Я протянул ладонь, и он сжал ее с такой силой, что у меня хрустнул позвоночный столб. Но я не пикнул. Только спросил:
— Зачем ты так сделал, Володя?
— Проверяю, в каком ты состоянии…
— Ну и как?
— На горшок сам ходишь?
— Да, хожу… Что с Лизой, Володя?
— Ничего, могло быть хуже. — Улыбка на мгновение потухла и вспыхнула вновь. — Значит так, готовься. Завтра или послезавтра прорыв.
— Какой прорыв, Володя? Это иносказание?
— Иносказания все кончились. Пора сваливать к чертовой матери. Помнишь, как вождь учил: вчера было рано, завтра поздно?
Я посмотрел на стены, на потолок, перевел взгляд на свой перевязанный живот. Трубецкой ухмыльнулся.
— Все под контролем, писатель. Никто нас не слышит… Важно другое: сломали тебя или нет?
— Зачем тебе знать?
— Не хочу второй раз Лизу подставлять. Третьего может не быть.
Разговор шел без напряжения, весело, в быстром темпе и привел меня в хорошее настроение. Была и еще причина радоваться: впервые после долгого перерыва я не ощущал необходимости притворяться, разыгрывать то одного, то другого персонажа в чужой пьесе. Оказывается, я сильно от этого устал. Сейчас все слова ложились набело, и я снова мог играть собственную роль.
— Кем тебе приходится Лиза, майор? Не очень ты похож на доброго самаритянина.
— Все очень просто: я ее двоюродный брат.
— А Гата Ксенофонтов крестный, да? Ничего, говори. Я всему поверю. Мало ли на свете чудес.

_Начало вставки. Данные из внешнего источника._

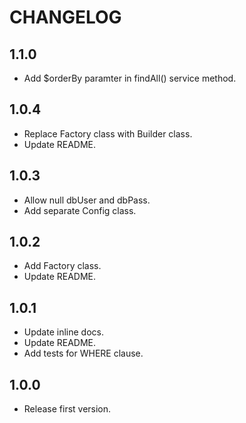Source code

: # CHANGELOG

## 1.1.0

- Add $orderBy paramter in findAll() service method.

## 1.0.4

- Replace Factory class with Builder class.
- Update README.

## 1.0.3

- Allow null dbUser and dbPass.
- Add separate Config class.

## 1.0.2

- Add Factory class.
- Update README.

## 1.0.1

- Update inline docs.
- Update README.
- Add tests for WHERE clause.

## 1.0.0

- Release first version.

Трубецкой нахмурился, улыбка совсем ушла из глаз. Без нее, как без маски, он выглядел еще моложе.
— Хочешь верь, хочешь нет, не время препираться. Повторяю вопрос. Сломал тебя доктор или не успел? Это не праздное любопытство. Вполне возможно, завтра придется туго. Не хотелось бы тащить тебя на закорках. Но если понадобится, для Лизки сделаю и это.